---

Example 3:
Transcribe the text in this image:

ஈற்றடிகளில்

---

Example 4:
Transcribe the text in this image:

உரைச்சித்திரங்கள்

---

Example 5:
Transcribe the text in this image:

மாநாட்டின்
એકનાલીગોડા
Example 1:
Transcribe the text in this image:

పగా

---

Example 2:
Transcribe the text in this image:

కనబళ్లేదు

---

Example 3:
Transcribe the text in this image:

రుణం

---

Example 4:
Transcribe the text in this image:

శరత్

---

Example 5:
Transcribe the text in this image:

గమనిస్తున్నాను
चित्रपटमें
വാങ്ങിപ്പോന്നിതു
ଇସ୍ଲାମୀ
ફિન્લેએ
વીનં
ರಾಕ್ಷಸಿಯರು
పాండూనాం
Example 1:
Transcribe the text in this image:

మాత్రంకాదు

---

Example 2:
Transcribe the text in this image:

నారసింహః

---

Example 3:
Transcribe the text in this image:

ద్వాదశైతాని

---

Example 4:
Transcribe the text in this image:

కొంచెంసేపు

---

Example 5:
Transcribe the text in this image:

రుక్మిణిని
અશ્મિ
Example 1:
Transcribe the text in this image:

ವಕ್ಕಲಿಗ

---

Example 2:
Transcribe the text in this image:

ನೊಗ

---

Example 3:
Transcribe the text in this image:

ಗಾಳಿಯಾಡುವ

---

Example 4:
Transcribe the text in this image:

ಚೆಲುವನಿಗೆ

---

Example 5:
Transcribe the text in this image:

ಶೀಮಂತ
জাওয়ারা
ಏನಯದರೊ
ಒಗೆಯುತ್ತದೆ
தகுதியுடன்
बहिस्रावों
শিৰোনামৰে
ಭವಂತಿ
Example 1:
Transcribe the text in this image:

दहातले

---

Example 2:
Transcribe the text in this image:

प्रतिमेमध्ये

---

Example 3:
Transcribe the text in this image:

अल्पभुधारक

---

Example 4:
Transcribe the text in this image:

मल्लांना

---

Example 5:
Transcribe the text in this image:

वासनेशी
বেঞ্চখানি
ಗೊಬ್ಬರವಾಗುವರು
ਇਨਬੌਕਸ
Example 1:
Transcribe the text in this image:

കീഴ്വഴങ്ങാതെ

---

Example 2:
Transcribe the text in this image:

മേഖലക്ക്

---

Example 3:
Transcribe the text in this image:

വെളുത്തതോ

## Directions
Exactness is what counts here: write out every record again.

## Expected output
---

Example 3:
Transcribe the text in this image:

ஈற்றடிகளில்

---

Example 4:
Transcribe the text in this image:

உரைச்சித்திரங்கள்

---

Example 5:
Transcribe the text in this image:

மாநாட்டின்
એકનાલીગોડા
Example 1:
Transcribe the text in this image:

పగా

---

Example 2:
Transcribe the text in this image:

కనబళ్లేదు

---

Example 3:
Transcribe the text in this image:

రుణం

---

Example 4:
Transcribe the text in this image:

శరత్

---

Example 5:
Transcribe the text in this image:

గమనిస్తున్నాను
चित्रपटमें
വാങ്ങിപ്പോന്നിതു
ଇସ୍ଲାମୀ
ફિન્લેએ
વીનં
ರಾಕ್ಷಸಿಯರು
పాండూనాం
Example 1:
Transcribe the text in this image:

మాత్రంకాదు

---

Example 2:
Transcribe the text in this image:

నారసింహః

---

Example 3:
Transcribe the text in this image:

ద్వాదశైతాని

---

Example 4:
Transcribe the text in this image:

కొంచెంసేపు

---

Example 5:
Transcribe the text in this image:

రుక్మిణిని
અશ્મિ
Example 1:
Transcribe the text in this image:

ವಕ್ಕಲಿಗ

---

Example 2:
Transcribe the text in this image:

ನೊಗ

---

Example 3:
Transcribe the text in this image:

ಗಾಳಿಯಾಡುವ

---

Example 4:
Transcribe the text in this image:

ಚೆಲುವನಿಗೆ

---

Example 5:
Transcribe the text in this image:

ಶೀಮಂತ
জাওয়ারা
ಏನಯದರೊ
ಒಗೆಯುತ್ತದೆ
தகுதியுடன்
बहिस्रावों
শিৰোনামৰে
ಭವಂತಿ
Example 1:
Transcribe the text in this image:

दहातले

---

Example 2:
Transcribe the text in this image:

प्रतिमेमध्ये

---

Example 3:
Transcribe the text in this image:

अल्पभुधारक

---

Example 4:
Transcribe the text in this image:

मल्लांना

---

Example 5:
Transcribe the text in this image:

वासनेशी
বেঞ্চখানি
ಗೊಬ್ಬರವಾಗುವರು
ਇਨਬੌਕਸ
Example 1:
Transcribe the text in this image:

കീഴ്വഴങ്ങാതെ

---

Example 2:
Transcribe the text in this image:

മേഖലക്ക്

---

Example 3:
Transcribe the text in this image:

വെളുത്തതോ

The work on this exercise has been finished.